- _CONSIGNES DE L'EXERCICE_:
A - Traduisez en anglais cette phrase de l'extrait sur les loisirs des Trente glorieuses : « Mais ces loisirs marquent aussi une rupture entre les générations. »
B - Reproduisez à l'identique le passage de l'extrait sur les loisirs des Trente glorieuses qui va de « Mais ces loisirs » jusqu'à « toutes ses formes. ».

- _EXTRAIT DU TEXTE_:
%%
En ce qui concerne le sport, ce loisir se pratique autant qu'il se regarde. Ainsi dans Allez France de Robert Dhéry en 1964, des Français traversent la Manche pour supporter l'équipe nationale de Rugby. Dans Chaud lapin de Pascal Thomas en 1974, Bernard Ménez et d'autres touristes se ruent pour voir une étape du tour de France passant par des lacets montagneux. Mais le sport est aussi pratiqué et devient même un élément intégrateur entre les générations. Dans La gifle de Claude Pinoteau en 1974, Lino Ventura joue le rôle d'un professeur jouant un match de football avec les élèves de son lycée contre une autre équipe.
Les loisirs sont donc bien un des éléments forts qui caractérise cette société française des Trente glorieuses.
Mais ces loisirs marquent aussi une rupture entre les générations.

4. Une fracture générationnelle en marche
Avec la démocratisation des produits autrefois réservés aux plus riches, avec la croissance démographique renforçant la proportion de la jeunesse dans la population française, avec l'ouverture vers de nouveaux horizons, notamment vers les USA grâce à la télévision et au cinéma, la population française connaît fatalement une partition brutale de sa société: une qui savoure cette paix et cette prospérité enfin trouvée, et une autre qui n'a jamais connu autre chose que la croissance économique et le développement de la consommation sous toutes ses formes.
%%
Données recueillies
%%
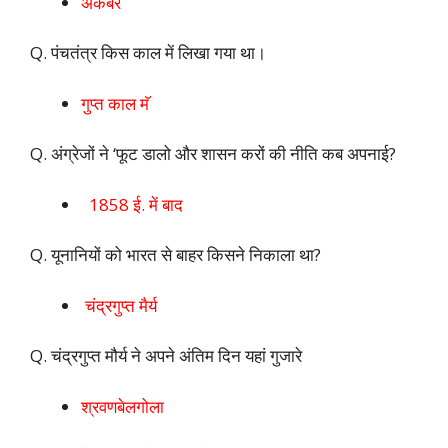
अकबर
Q. पंचतंत्र किस काल में लिखा गया था।
गुप्त काल मॅ
Q. अंग्रेजों ने ‘फूट डालो और शासन करों की नीति कब अपनाई?
1858 ई. में बाद
Q. यूनानियों को भारत से बाहर किसने निकाला था?
चंद्रगुप्त मैर्य
Q. चंद्रगुप्त मौर्य ने अपने अंतिम दिन यहां गुजारे
श्रवणबेलगोला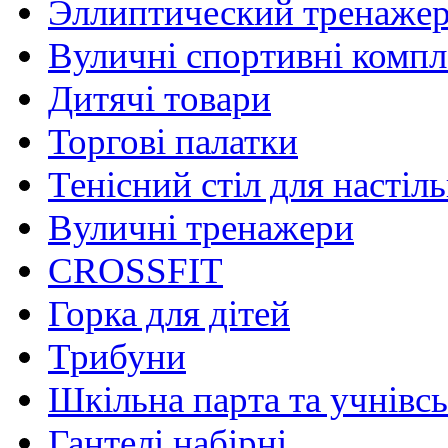
Эллиптический тренаже
Вуличні спортивні комп
Дитячі товари
Торгові палатки
Тенісний стіл для настіль
Вуличні тренажери
CROSSFIT
Горка для дітей
Трибуни
Шкільна парта та учнівсь
Гантелі набірні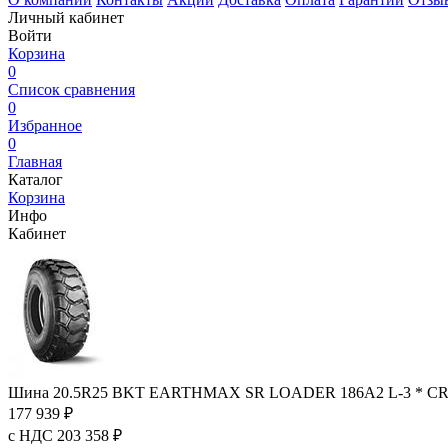
Личный кабинет
Войти
Корзина
0
Список сравнения
0
Избранное
0
Главная
Каталог
Корзина
Инфо
Кабинет
Шина 20.5R25 BKT EARTHMAX SR LOADER 186A2 L-3 * CR
177 939 ₽
с НДС 203 358 ₽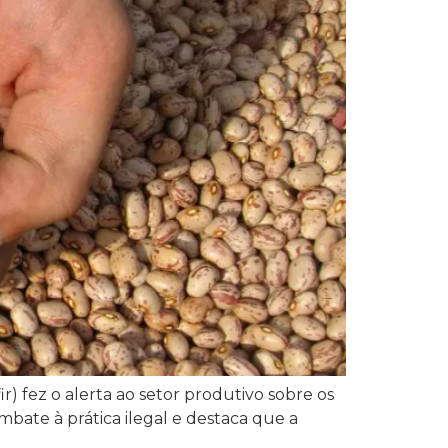
r) fez o alerta ao setor produtivo sobre os
mbate à prática ilegal e destaca que a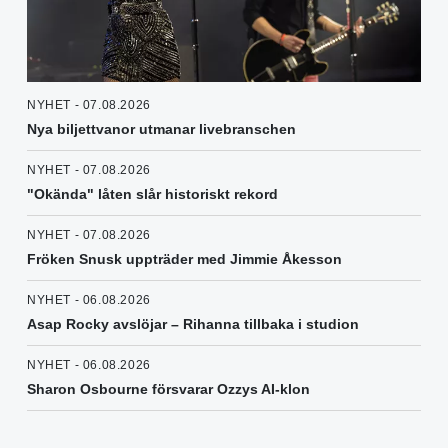
NYHET - 07.08.2026
Nya biljettvanor utmanar livebranschen
NYHET - 07.08.2026
"Okända" låten slår historiskt rekord
NYHET - 07.08.2026
Fröken Snusk uppträder med Jimmie Åkesson
NYHET - 06.08.2026
Asap Rocky avslöjar – Rihanna tillbaka i studion
NYHET - 06.08.2026
Sharon Osbourne försvarar Ozzys AI-klon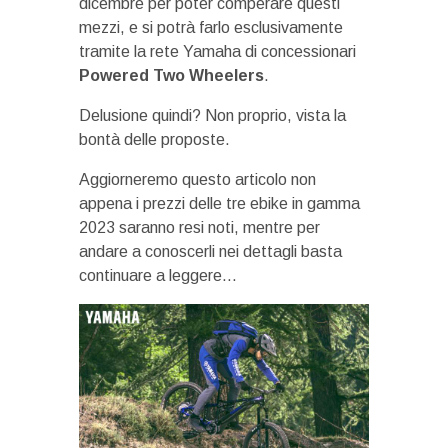
dicembre per poter comperare questi
mezzi, e si potrà farlo esclusivamente
tramite la rete Yamaha di concessionari
Powered Two Wheelers
.
Delusione quindi? Non proprio, vista la
bontà delle proposte.
Aggiorneremo questo articolo non
appena i prezzi delle tre ebike in gamma
2023 saranno resi noti, mentre per
andare a conoscerli nei dettagli basta
continuare a leggere…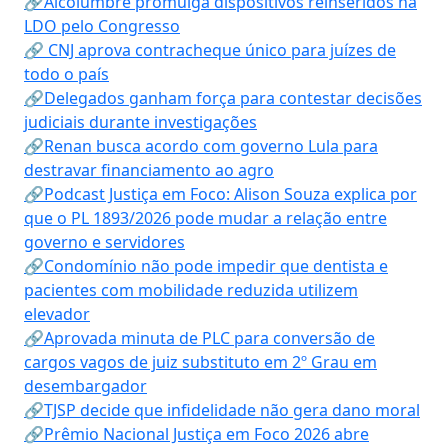
🔗Alcolumbre promulga dispositivos reinseridos na
LDO pelo Congresso
🔗 CNJ aprova contracheque único para juízes de
todo o país
🔗Delegados ganham força para contestar decisões
judiciais durante investigações
🔗Renan busca acordo com governo Lula para
destravar financiamento ao agro
🔗Podcast Justiça em Foco: Alison Souza explica por
que o PL 1893/2026 pode mudar a relação entre
governo e servidores
🔗Condomínio não pode impedir que dentista e
pacientes com mobilidade reduzida utilizem
elevador
🔗Aprovada minuta de PLC para conversão de
cargos vagos de juiz substituto em 2º Grau em
desembargador
🔗TJSP decide que infidelidade não gera dano moral
🔗Prêmio Nacional Justiça em Foco 2026 abre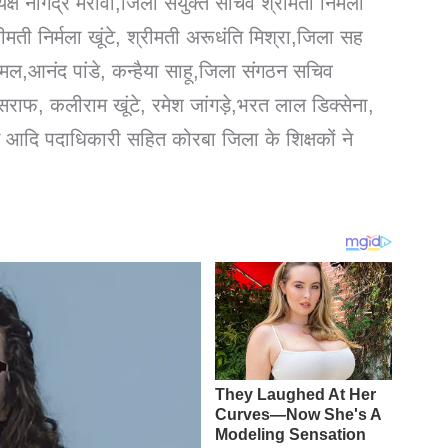
क्ष नागेंद्र मरावी,जिला संयुक्त सचिव श्रीमती निर्मला
्रीमती निर्मला खूंटे, श्रीमती अरूधंति मिश्रा,जिला सह
कमल,आनंद पांडे, कन्हैया साहू,जिला संगठन सचिव
 सराफ, कलीराम खूंटे, रमेश जांगड़े,भरत लाल डिक्सेना,
म आदि पदाधिकारी सहित कोरबा जिला के शिक्षकों ने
%%
- _RÉPONSES PAR CONSIGNE_:
A - But these leisure activities also mark a break between the generations.

B -
Mais ces loisirs marquent aussi une rupture entre les générations.

4. Une fracture générationnelle en marche
Avec la démocratisation des produits autrefois réservés aux plus riches, avec la croissance démographique renforçant la proportion de la jeunesse dans la population française, avec l'ouverture vers de nouveaux horizons, notamment vers les USA grâce à la télévision et au cinéma, la population française connaît fatalement une partition brutale de sa société: une qui savoure cette paix et cette prospérité enfin trouvée, et une autre qui n'a jamais connu autre chose que la croissance économique et le développement de la consommation sous toutes ses formes.